Indeed, the surpluses only invite Congress to increase outlays, which it has been doing. During the budget fight at the end of last year, both major parties tossed money out the Treasury door with wild abandon. The GOP was often worse, determined to prove that it was as “compassionate” as was the President. The Republican Congress wouldn’t even live up to its meaningless promise not to spend the Social Security surplus.
Unfortunately, reports Tom McCluskey, a budget analyst with the National Taxpayers Union Foundation, “Although the new battle cry to ‘Save Social Security first’ has forced many lawmakers to retreat from backing large budget bills, the data show that a sizeable contingent in Congress has continued to advance spending increases.” Although net spending agendas were mercifully down (while the number of spending bills was up) in the 106th Congress, compared to the 105th, legislators were still willing to waste taxpayers’ money on all manner of parochial projects.
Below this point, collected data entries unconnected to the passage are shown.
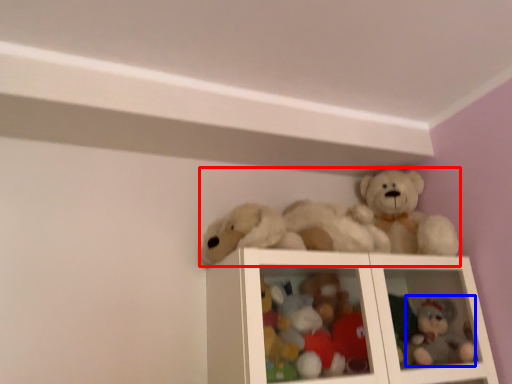
Question: Which object is closer to the camera taking this photo, toy (highlighted by a red box) or toy (highlighted by a blue box)?

Choices:
 (A) toy
 (B) toy

Answer: (A)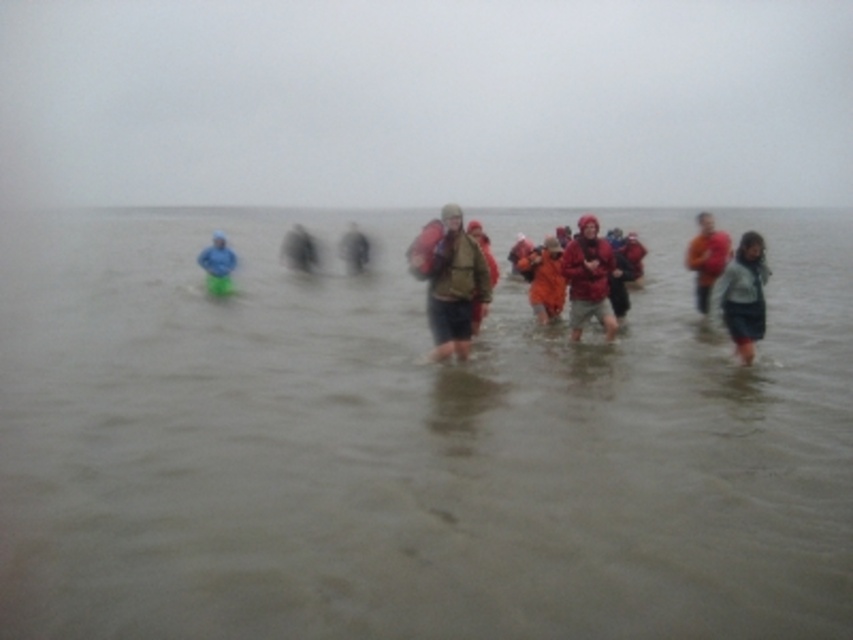
Who is positioned more to the right, brown matte jacket at center or matte brown jacket at center?

matte brown jacket at center is more to the right.

Which of these two, brown matte jacket at center or matte brown jacket at center, stands shorter?

matte brown jacket at center

Is point (450, 259) positioned before point (476, 316)?

Yes.

Identify the location of brown matte jacket at center. (451, 284).

Is brown murky water at center further to the viewer compared to matte brown jacket at center?

No, brown murky water at center is closer to the viewer.

The width and height of the screenshot is (853, 640). Describe the element at coordinates (410, 442) in the screenshot. I see `brown murky water at center` at that location.

I want to click on brown murky water at center, so click(x=410, y=442).

From the picture: Can you confirm if brown murky water at center is smaller than orange fabric jacket at center?

Incorrect, brown murky water at center is not smaller in size than orange fabric jacket at center.

Can you confirm if brown murky water at center is bigger than orange fabric jacket at center?

Yes.

At what (x,y) coordinates should I click in order to perform the action: click on brown murky water at center. Please return your answer as a coordinate pair (x, y). Image resolution: width=853 pixels, height=640 pixels. Looking at the image, I should click on (410, 442).

I want to click on brown murky water at center, so click(x=410, y=442).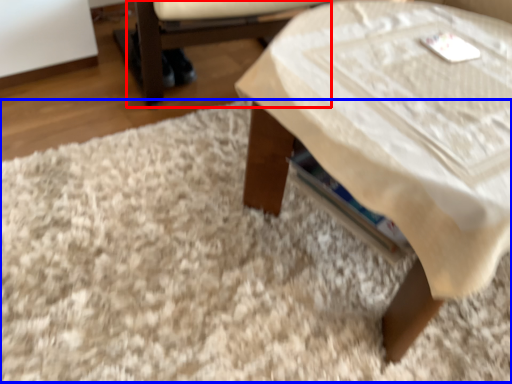
Question: Among these objects, which one is farthest to the camera, armchair (highlighted by a red box) or mat (highlighted by a blue box)?

Choices:
 (A) armchair
 (B) mat

Answer: (A)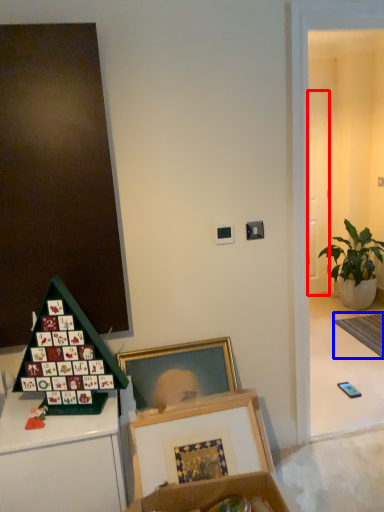
Question: Which object is closer to the camera taking this photo, door (highlighted by a red box) or mat (highlighted by a blue box)?

Choices:
 (A) door
 (B) mat

Answer: (B)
McCluskey found that 98 members of the House had net spending agendas that would entirely consume the on-budget surplus; if all the bills were enacted the jump would be $1.4 trillion, nearly doubling the federal budget. Writes McCluskey: “for a sizeable number of Members, belonging to the first Congress since 1970 that inherited a budget surplus has served as a green light to spend the entire windfall on new programs.”
While it is good that legislators now generally eschew huge spending initiatives, their reliance on what McCluskey terms “policy incrementalism” is probably more insidious. It is far easier for politicians to approve a collection of small outlay increases than massive new programs. Indeed, Congress is steadily moving U.S. health care toward President Clinton’s original goal of nationalization through an accumulation of small steps.
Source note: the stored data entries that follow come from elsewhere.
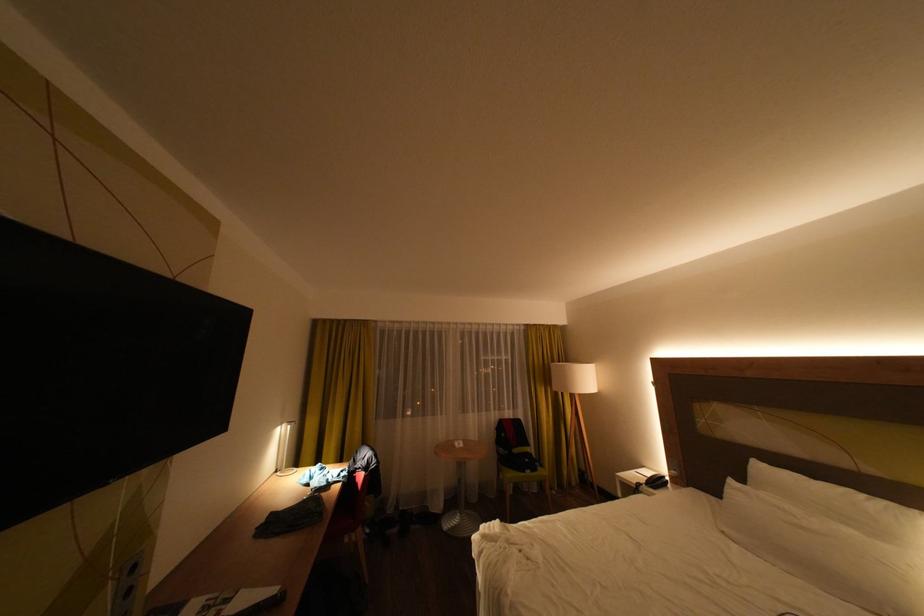
You are a GUI agent. You are given a task and a screenshot of the screen. Output one action in this format:
    pyautogui.click(x=<x>, y=<y>)
    Task: Click on the white pillow
    
    Given the screenshot: What is the action you would take?
    pyautogui.click(x=829, y=537)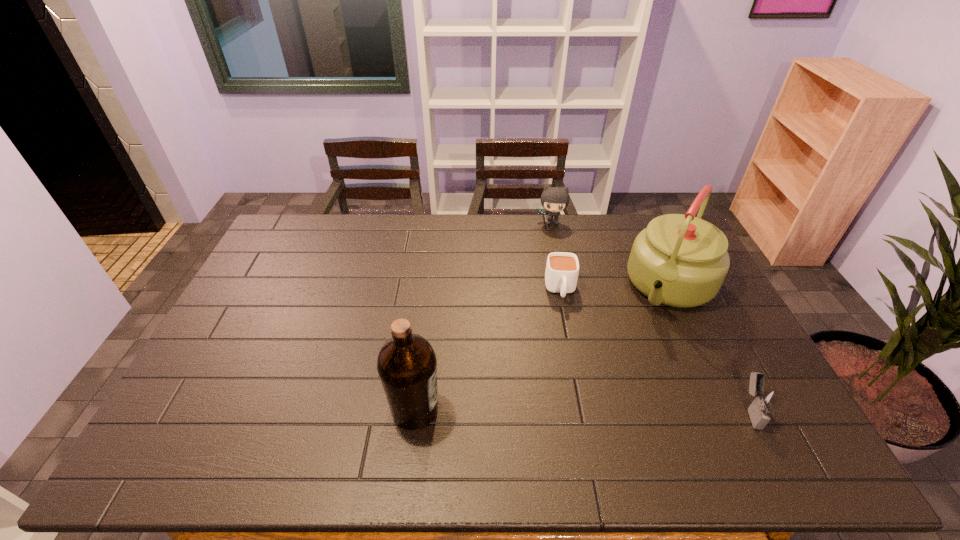
I want to click on vacant space situated on the side with the handle of the shortest object, so click(x=566, y=338).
The best way to meet the spendthrift temptation is to eliminate the surplus by cutting taxes.
In any case, the debt has nothing to do with Social Security. Because of the demographic tsunami—more elderly, and more of them living longer—by around 2014 the system will be spending more than it takes in.
Cutting the debt won’t change that. Social Security is an unsustainable Ponzi scheme that is breaking down as ever more retirees depend on ever fewer workers.
Of course, lower interest payments would make it easier to shift general revenues to Social Security. But cutting the nonessential programs that dominate the budget would achieve the same end. And those programs should be eliminated in any case.
However, the resulting savings shouldn’t be poured into Social Security’s bottomless pit. By 2070 the annual flood of red ink will be $7 trillion. In fact, between 2010 and 2070 the system is committed to paying out $140 trillion more than it is projected to take in.
Social Security can be “fixed” only by allowing workers to opt out in favor of private investment plans. People would collect better benefits while dropping their claim to a tax-paid retirement.
The federal government expects to collect $22.8 trillion in revenue over the next decade. All this money, and not just the surplus, belongs to the taxpayers, not to the government. Washington should leave it with its rightful owners.